[Work item]:
Print every line of the data word for word.

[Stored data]
**********
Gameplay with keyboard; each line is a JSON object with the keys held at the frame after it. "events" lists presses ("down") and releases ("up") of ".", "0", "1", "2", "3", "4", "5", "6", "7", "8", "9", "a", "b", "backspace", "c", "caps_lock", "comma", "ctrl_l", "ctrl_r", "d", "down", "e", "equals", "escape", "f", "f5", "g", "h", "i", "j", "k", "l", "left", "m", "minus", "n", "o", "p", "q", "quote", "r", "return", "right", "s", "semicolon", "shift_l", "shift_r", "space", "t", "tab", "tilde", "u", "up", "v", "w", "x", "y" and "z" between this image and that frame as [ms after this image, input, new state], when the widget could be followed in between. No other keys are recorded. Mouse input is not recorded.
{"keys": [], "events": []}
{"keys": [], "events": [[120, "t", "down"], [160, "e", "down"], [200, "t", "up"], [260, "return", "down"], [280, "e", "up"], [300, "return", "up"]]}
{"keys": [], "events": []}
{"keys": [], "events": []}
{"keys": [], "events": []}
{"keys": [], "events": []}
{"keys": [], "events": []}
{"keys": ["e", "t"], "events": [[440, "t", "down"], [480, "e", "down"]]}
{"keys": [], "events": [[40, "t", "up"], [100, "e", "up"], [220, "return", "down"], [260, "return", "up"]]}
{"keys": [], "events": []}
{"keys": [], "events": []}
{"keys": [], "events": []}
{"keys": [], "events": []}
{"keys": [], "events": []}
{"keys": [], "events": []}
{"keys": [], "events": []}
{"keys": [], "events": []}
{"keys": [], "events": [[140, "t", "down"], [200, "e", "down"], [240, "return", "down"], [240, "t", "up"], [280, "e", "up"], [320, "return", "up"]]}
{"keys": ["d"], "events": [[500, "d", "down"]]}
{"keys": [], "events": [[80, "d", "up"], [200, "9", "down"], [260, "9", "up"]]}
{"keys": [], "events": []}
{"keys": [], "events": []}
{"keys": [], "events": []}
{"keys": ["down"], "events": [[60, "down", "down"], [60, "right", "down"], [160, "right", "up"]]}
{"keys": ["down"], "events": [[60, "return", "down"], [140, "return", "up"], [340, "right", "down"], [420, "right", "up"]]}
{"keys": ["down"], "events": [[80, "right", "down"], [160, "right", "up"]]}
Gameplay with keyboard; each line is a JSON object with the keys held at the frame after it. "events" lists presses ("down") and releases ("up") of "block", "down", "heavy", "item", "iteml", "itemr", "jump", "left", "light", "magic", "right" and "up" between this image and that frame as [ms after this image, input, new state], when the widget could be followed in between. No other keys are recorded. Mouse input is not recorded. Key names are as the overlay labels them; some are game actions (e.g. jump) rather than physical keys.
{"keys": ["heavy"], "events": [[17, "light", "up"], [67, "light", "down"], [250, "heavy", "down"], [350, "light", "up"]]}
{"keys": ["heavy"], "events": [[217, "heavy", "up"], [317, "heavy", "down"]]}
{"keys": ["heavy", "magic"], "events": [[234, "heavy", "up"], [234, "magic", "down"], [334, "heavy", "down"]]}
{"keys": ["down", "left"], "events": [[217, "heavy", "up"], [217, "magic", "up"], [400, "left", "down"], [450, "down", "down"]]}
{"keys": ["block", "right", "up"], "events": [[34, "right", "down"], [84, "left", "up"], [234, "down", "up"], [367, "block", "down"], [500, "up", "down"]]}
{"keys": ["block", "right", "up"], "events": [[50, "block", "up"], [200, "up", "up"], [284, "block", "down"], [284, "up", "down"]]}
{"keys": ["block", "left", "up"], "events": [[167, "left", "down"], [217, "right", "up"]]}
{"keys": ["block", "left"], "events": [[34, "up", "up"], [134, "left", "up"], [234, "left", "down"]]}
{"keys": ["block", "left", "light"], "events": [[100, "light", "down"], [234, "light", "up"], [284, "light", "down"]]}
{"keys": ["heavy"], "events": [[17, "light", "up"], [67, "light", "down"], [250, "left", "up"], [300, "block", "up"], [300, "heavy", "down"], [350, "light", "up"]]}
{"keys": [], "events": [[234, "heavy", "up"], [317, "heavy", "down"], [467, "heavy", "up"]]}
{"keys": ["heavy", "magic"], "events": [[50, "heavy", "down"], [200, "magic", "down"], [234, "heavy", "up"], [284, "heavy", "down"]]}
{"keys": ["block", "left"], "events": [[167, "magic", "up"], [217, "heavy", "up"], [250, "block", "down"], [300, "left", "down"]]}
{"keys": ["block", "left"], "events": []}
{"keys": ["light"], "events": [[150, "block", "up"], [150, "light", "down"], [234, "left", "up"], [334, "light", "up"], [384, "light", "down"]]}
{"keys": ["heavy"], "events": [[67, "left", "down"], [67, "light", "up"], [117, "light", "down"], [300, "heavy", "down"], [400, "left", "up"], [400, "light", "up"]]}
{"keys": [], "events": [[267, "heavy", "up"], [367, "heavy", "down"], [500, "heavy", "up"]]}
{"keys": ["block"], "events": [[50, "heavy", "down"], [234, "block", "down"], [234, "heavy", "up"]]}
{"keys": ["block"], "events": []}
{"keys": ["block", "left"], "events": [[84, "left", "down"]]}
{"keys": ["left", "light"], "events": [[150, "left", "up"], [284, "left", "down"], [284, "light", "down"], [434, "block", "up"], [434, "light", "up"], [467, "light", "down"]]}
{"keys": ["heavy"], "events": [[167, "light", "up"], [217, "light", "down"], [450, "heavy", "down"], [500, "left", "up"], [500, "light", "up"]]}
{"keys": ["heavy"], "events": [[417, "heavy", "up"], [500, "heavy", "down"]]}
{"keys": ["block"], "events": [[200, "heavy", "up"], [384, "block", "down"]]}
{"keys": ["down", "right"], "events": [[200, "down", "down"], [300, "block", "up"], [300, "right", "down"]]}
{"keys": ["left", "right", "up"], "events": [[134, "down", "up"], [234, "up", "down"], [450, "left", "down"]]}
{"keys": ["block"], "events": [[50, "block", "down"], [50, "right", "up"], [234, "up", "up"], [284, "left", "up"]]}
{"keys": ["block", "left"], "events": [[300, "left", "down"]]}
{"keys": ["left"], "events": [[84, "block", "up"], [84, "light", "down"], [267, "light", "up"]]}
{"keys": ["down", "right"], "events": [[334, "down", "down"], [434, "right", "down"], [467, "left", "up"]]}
**********
[Your solution]:
Gameplay with keyboard; each line is a JSON object with the keys held at the frame after it. "events" lists presses ("down") and releases ("up") of ".", "0", "1", "2", "3", "4", "5", "6", "7", "8", "9", "a", "b", "backspace", "c", "caps_lock", "comma", "ctrl_l", "ctrl_r", "d", "down", "e", "equals", "escape", "f", "f5", "g", "h", "i", "j", "k", "l", "left", "m", "minus", "n", "o", "p", "q", "quote", "r", "return", "right", "s", "semicolon", "shift_l", "shift_r", "space", "t", "tab", "tilde", "u", "up", "v", "w", "x", "y" and "z" between this image and that frame as [ms after this image, input, new state], when the widget could be followed in between. No other keys are recorded. Mouse input is not recorded.
{"keys": [], "events": []}
{"keys": [], "events": [[120, "t", "down"], [160, "e", "down"], [200, "t", "up"], [260, "return", "down"], [280, "e", "up"], [300, "return", "up"]]}
{"keys": [], "events": []}
{"keys": [], "events": []}
{"keys": [], "events": []}
{"keys": [], "events": []}
{"keys": [], "events": []}
{"keys": ["e", "t"], "events": [[440, "t", "down"], [480, "e", "down"]]}
{"keys": [], "events": [[40, "t", "up"], [100, "e", "up"], [220, "return", "down"], [260, "return", "up"]]}
{"keys": [], "events": []}
{"keys": [], "events": []}
{"keys": [], "events": []}
{"keys": [], "events": []}
{"keys": [], "events": []}
{"keys": [], "events": []}
{"keys": [], "events": []}
{"keys": [], "events": []}
{"keys": [], "events": [[140, "t", "down"], [200, "e", "down"], [240, "return", "down"], [240, "t", "up"], [280, "e", "up"], [320, "return", "up"]]}
{"keys": ["d"], "events": [[500, "d", "down"]]}
{"keys": [], "events": [[80, "d", "up"], [200, "9", "down"], [260, "9", "up"]]}
{"keys": [], "events": []}
{"keys": [], "events": []}
{"keys": [], "events": []}
{"keys": ["down"], "events": [[60, "down", "down"], [60, "right", "down"], [160, "right", "up"]]}
{"keys": ["down"], "events": [[60, "return", "down"], [140, "return", "up"], [340, "right", "down"], [420, "right", "up"]]}
{"keys": ["down"], "events": [[80, "right", "down"], [160, "right", "up"]]}
Gameplay with keyboard; each line is a JSON object with the keys held at the frame after it. "events" lists presses ("down") and releases ("up") of "block", "down", "heavy", "item", "iteml", "itemr", "jump", "left", "light", "magic", "right" and "up" between this image and that frame as [ms after this image, input, new state], when the widget could be followed in between. No other keys are recorded. Mouse input is not recorded. Key names are as the overlay labels them; some are game actions (e.g. jump) rather than physical keys.
{"keys": ["heavy"], "events": [[17, "light", "up"], [67, "light", "down"], [250, "heavy", "down"], [350, "light", "up"]]}
{"keys": ["heavy"], "events": [[217, "heavy", "up"], [317, "heavy", "down"]]}
{"keys": ["heavy", "magic"], "events": [[234, "heavy", "up"], [234, "magic", "down"], [334, "heavy", "down"]]}
{"keys": ["down", "left"], "events": [[217, "heavy", "up"], [217, "magic", "up"], [400, "left", "down"], [450, "down", "down"]]}
{"keys": ["block", "right", "up"], "events": [[34, "right", "down"], [84, "left", "up"], [234, "down", "up"], [367, "block", "down"], [500, "up", "down"]]}
{"keys": ["block", "right", "up"], "events": [[50, "block", "up"], [200, "up", "up"], [284, "block", "down"], [284, "up", "down"]]}
{"keys": ["block", "left", "up"], "events": [[167, "left", "down"], [217, "right", "up"]]}
{"keys": ["block", "left"], "events": [[34, "up", "up"], [134, "left", "up"], [234, "left", "down"]]}
{"keys": ["block", "left", "light"], "events": [[100, "light", "down"], [234, "light", "up"], [284, "light", "down"]]}
{"keys": ["heavy"], "events": [[17, "light", "up"], [67, "light", "down"], [250, "left", "up"], [300, "block", "up"], [300, "heavy", "down"], [350, "light", "up"]]}
{"keys": [], "events": [[234, "heavy", "up"], [317, "heavy", "down"], [467, "heavy", "up"]]}
{"keys": ["heavy", "magic"], "events": [[50, "heavy", "down"], [200, "magic", "down"], [234, "heavy", "up"], [284, "heavy", "down"]]}
{"keys": ["block", "left"], "events": [[167, "magic", "up"], [217, "heavy", "up"], [250, "block", "down"], [300, "left", "down"]]}
{"keys": ["block", "left"], "events": []}
{"keys": ["light"], "events": [[150, "block", "up"], [150, "light", "down"], [234, "left", "up"], [334, "light", "up"], [384, "light", "down"]]}
{"keys": ["heavy"], "events": [[67, "left", "down"], [67, "light", "up"], [117, "light", "down"], [300, "heavy", "down"], [400, "left", "up"], [400, "light", "up"]]}
{"keys": [], "events": [[267, "heavy", "up"], [367, "heavy", "down"], [500, "heavy", "up"]]}
{"keys": ["block"], "events": [[50, "heavy", "down"], [234, "block", "down"], [234, "heavy", "up"]]}
{"keys": ["block"], "events": []}
{"keys": ["block", "left"], "events": [[84, "left", "down"]]}
{"keys": ["left", "light"], "events": [[150, "left", "up"], [284, "left", "down"], [284, "light", "down"], [434, "block", "up"], [434, "light", "up"], [467, "light", "down"]]}
{"keys": ["heavy"], "events": [[167, "light", "up"], [217, "light", "down"], [450, "heavy", "down"], [500, "left", "up"], [500, "light", "up"]]}
{"keys": ["heavy"], "events": [[417, "heavy", "up"], [500, "heavy", "down"]]}
{"keys": ["block"], "events": [[200, "heavy", "up"], [384, "block", "down"]]}
{"keys": ["down", "right"], "events": [[200, "down", "down"], [300, "block", "up"], [300, "right", "down"]]}
{"keys": ["left", "right", "up"], "events": [[134, "down", "up"], [234, "up", "down"], [450, "left", "down"]]}
{"keys": ["block"], "events": [[50, "block", "down"], [50, "right", "up"], [234, "up", "up"], [284, "left", "up"]]}
{"keys": ["block", "left"], "events": [[300, "left", "down"]]}
{"keys": ["left"], "events": [[84, "block", "up"], [84, "light", "down"], [267, "light", "up"]]}
{"keys": ["down", "right"], "events": [[334, "down", "down"], [434, "right", "down"], [467, "left", "up"]]}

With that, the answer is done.